Pleuropulmonary blastoma is an aggressive tumor accounting for less than 1% of all primary malignant lung tumors in the pediatric population [7]. Manivel and associates coined the term PPB to describe a specific subtype of pulmonary blastoma on the basis of its exclusive clinical presentation in childhood and its pathologic features of variable anatomic location, primitive embryonic-like blastoma and stroma, absence of a carcinomatous component, and potential for sarcomatous differentiation [8].

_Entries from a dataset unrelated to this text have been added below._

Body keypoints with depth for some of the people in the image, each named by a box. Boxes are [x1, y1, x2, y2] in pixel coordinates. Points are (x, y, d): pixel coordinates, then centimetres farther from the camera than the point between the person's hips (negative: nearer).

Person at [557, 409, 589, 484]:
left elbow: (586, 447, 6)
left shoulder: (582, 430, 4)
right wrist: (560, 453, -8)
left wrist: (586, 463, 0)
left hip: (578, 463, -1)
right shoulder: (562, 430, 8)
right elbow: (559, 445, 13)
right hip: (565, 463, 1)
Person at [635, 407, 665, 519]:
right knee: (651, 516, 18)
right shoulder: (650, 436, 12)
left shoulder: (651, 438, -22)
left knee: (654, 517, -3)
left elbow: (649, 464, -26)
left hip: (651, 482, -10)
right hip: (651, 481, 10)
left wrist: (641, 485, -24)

Denher and associates classified PPB into three groups; type 1 with purely cystic tumors, type 2 as an intermediate type, and type 3 with predominantly solid tumors [3]. A progression from type I to type III may occur over time [9]. The histologic appearance is variable - the tumor is characterized by primitive blastoma and a malignant mesenchymal stroma often showing multidirectional differentiation as Rhabdomyosarcomatous (as in our case), Chondrosarcomatous or Liposarcomatous. The cystic component is lined by benign metaplastic epithelium [4]. Vargas et al. demonstrated, with cytogenetic analysis, that the polysomy of chromosome 8 is a constant feature of pleuropulmonary blastoma and the clonal proliferation in pleuropulmonary blastoma is restricted to the malignant mesenchymal elements, supporting the notion that the epithelial components are non-neoplastic [10]. This neoplasm occurs not only in the lung, but it may arise from mediastinum, diaphragm and/or pleura. This has raised the possibility that PPB might originate from the splanchnopleural or somatopleural mesoderm. Common metastatic sites include the brain, bone, lymph nodes, liver, pancreas, kidney, and adrenal glands [11].

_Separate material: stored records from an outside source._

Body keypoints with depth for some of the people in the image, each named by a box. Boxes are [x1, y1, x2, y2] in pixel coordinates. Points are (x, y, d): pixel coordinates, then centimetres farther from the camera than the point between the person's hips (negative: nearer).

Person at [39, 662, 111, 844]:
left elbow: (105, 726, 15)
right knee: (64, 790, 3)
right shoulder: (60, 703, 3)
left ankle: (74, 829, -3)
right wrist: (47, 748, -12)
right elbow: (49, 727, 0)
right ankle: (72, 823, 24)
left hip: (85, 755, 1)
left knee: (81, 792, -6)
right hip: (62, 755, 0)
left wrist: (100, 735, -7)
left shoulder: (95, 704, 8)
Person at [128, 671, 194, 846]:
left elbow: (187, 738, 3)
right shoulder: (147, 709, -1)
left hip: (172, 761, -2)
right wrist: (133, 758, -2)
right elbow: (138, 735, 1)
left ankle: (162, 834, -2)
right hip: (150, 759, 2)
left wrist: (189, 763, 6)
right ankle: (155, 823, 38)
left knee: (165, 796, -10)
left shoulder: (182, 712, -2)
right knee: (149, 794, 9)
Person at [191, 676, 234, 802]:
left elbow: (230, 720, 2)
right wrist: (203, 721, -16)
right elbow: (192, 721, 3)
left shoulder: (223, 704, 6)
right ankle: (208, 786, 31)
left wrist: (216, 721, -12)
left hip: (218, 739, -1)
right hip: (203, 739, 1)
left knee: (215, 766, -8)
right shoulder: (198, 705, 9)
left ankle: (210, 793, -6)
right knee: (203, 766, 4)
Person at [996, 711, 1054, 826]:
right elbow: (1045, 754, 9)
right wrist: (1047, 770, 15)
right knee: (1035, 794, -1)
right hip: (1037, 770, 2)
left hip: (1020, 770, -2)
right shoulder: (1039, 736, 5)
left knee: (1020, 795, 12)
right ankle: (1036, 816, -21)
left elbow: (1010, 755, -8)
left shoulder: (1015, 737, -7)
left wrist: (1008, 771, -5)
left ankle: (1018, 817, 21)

PPB may be associated with cystic pulmonary lesions, which may be evident at the time of diagnosis or predate the appearance of the tumor; there are contradictory reports about the value of prophylactic resection of the pulmonary cysts in protecting patients from developing PPB [12].

The occurrence of PPB appears to herald a constitutional and heritable predisposition to dysplastic or neoplastic disease in approximately 25% of the cases. Associated conditions include PPB, medulloblastoma, malignant germ cell tumor, thyroid neoplasia, and others. Thus, all patients with PPB and their families should be investigated carefully [7].

The tumor has no characteristic findings on imaging studies; however, it should be considered in the differential diagnosis of other benign cystic lung lesions on imaging studies [4]. The baby in this case like most reported cases presented with a picture of pulmonary infection and respiratory difficulty.

As complete tumor ablation is essential to prevent local recurrence and allow any chance of survival, the main goal of therapy should be radical surgery, followed by chemotherapy. Because the response to chemotherapy is poor, some authors suggest that chemotherapy should be given with local radiotherapy in the majority of the patients [13].

The prognosis for these patients is grave. Types II and III PPBs are clearly aggressive malignancies with projected overall survival of 62% at 2 yrs and 42% at 5 yrs, even after multimodality therapy. Patients with pleural, mediastinal or extra pulmonary involvement at the time of diagnosis have worse prognosis than those without such involvement [4, 13].

Conclusion

PPB is an aggressive tumor having poor outcome and it usually occurs in young children. It needs a multimodal therapy regimen including aggressive surgery and chemotherapy. Though radiotherapy is an alternative treatment modality, especially in cases with high risk of recurrence, it causes severe morbidity, especially in younger children. We concluded that despite the presence of poor prognostic factors such as presence of solid tumor or those factors that increase the probability of local recurrence such as chest tube insertion and microscopically residual disease after surgery, chemotherapy and aggressive surgery may provide remission and a long-term disease-free period. Complete surgical resection of the tumor at the time of diagnosis is the cornerstone of PPB management, but in the majority of patients, initial surgery is incomplete as a large tumor may involve vital structures. Thus, chemo-reduction followed by complete excision may be the satisfactory treatment of this highly aggressive tumor in childhood [14].